▶ **YOUR GOAL**:
A complete answer lists every line of the material where the string "events" occurs.

▶ **SUPPLIED MATERIAL**:
------------------------------------------------

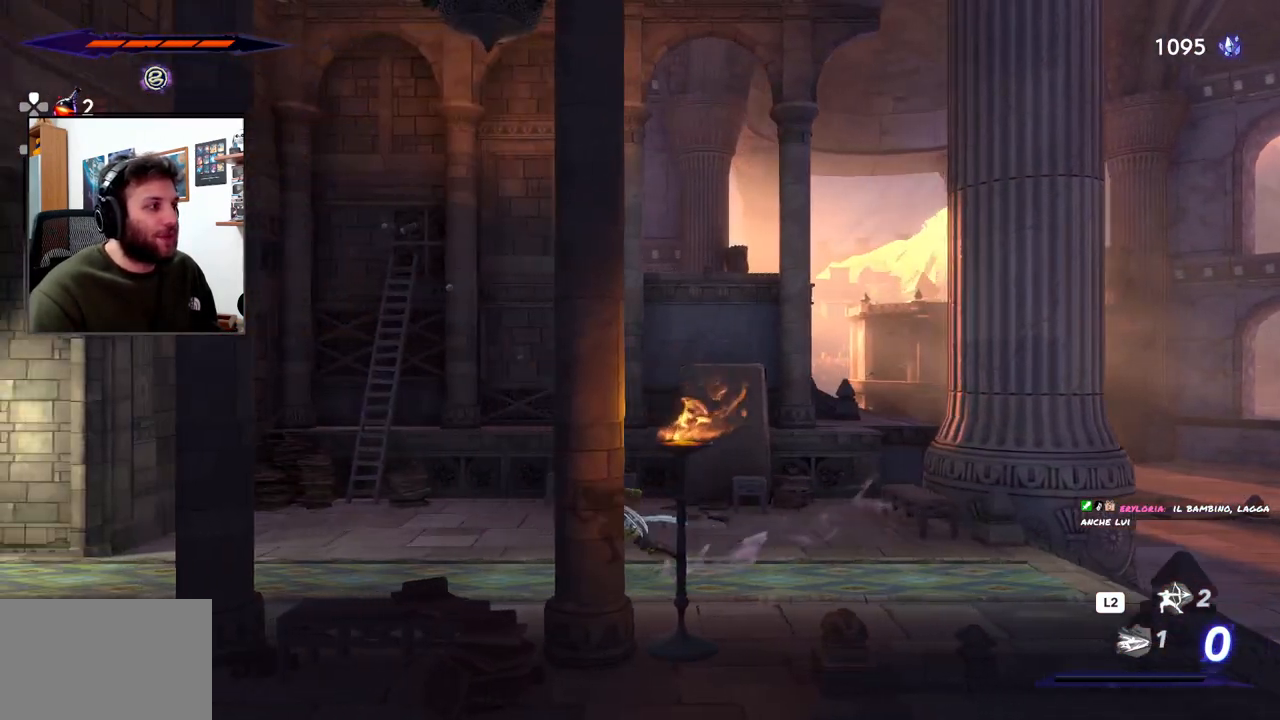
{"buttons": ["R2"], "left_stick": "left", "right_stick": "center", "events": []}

------------------------------------------------

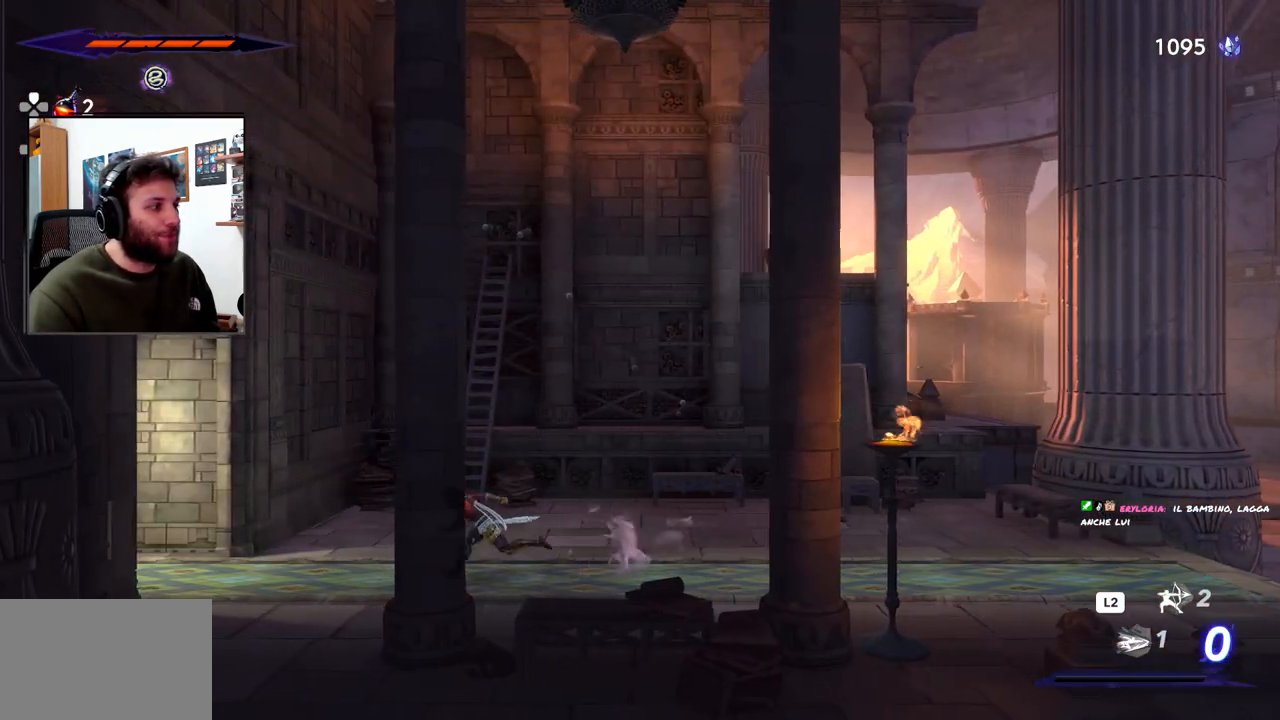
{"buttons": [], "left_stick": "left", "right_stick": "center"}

------------------------------------------------

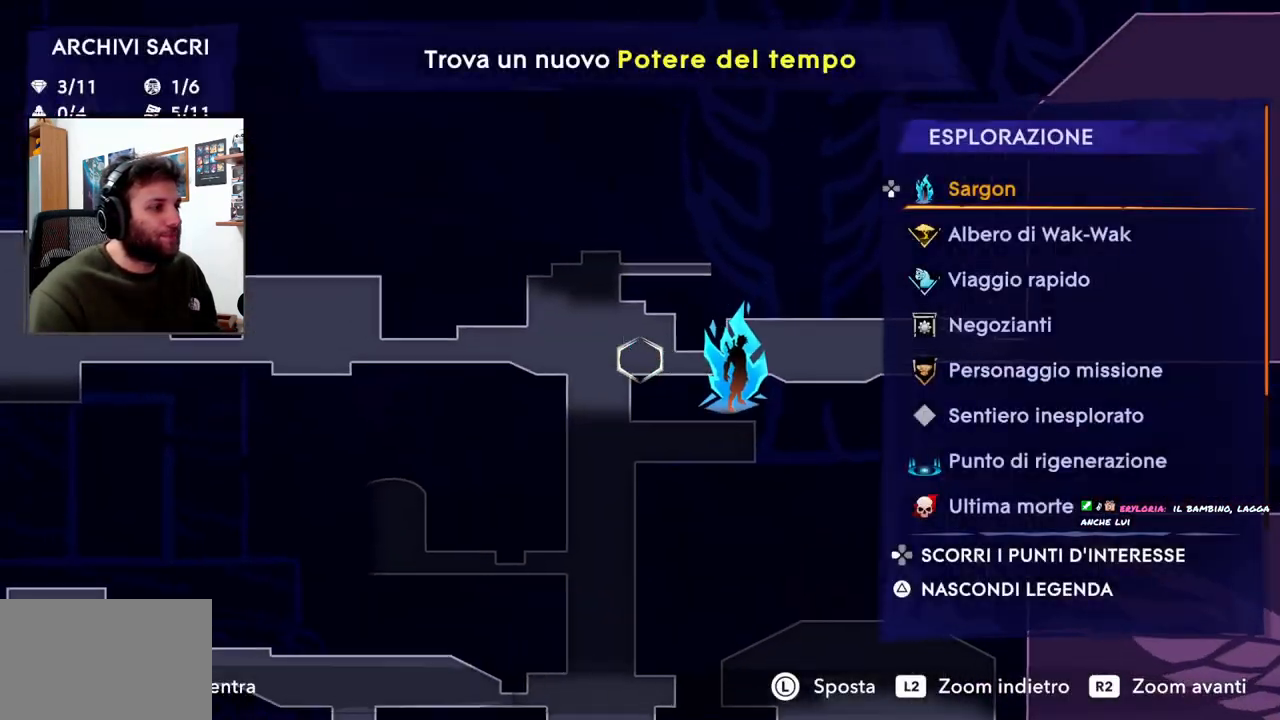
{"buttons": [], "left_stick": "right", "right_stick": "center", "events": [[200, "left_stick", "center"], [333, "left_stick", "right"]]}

------------------------------------------------

▶ **RESULT OF THE EXERCISE**:
{"buttons": ["R2"], "left_stick": "left", "right_stick": "center", "events": []}
{"buttons": [], "left_stick": "right", "right_stick": "center", "events": [[200, "left_stick", "center"], [333, "left_stick", "right"]]}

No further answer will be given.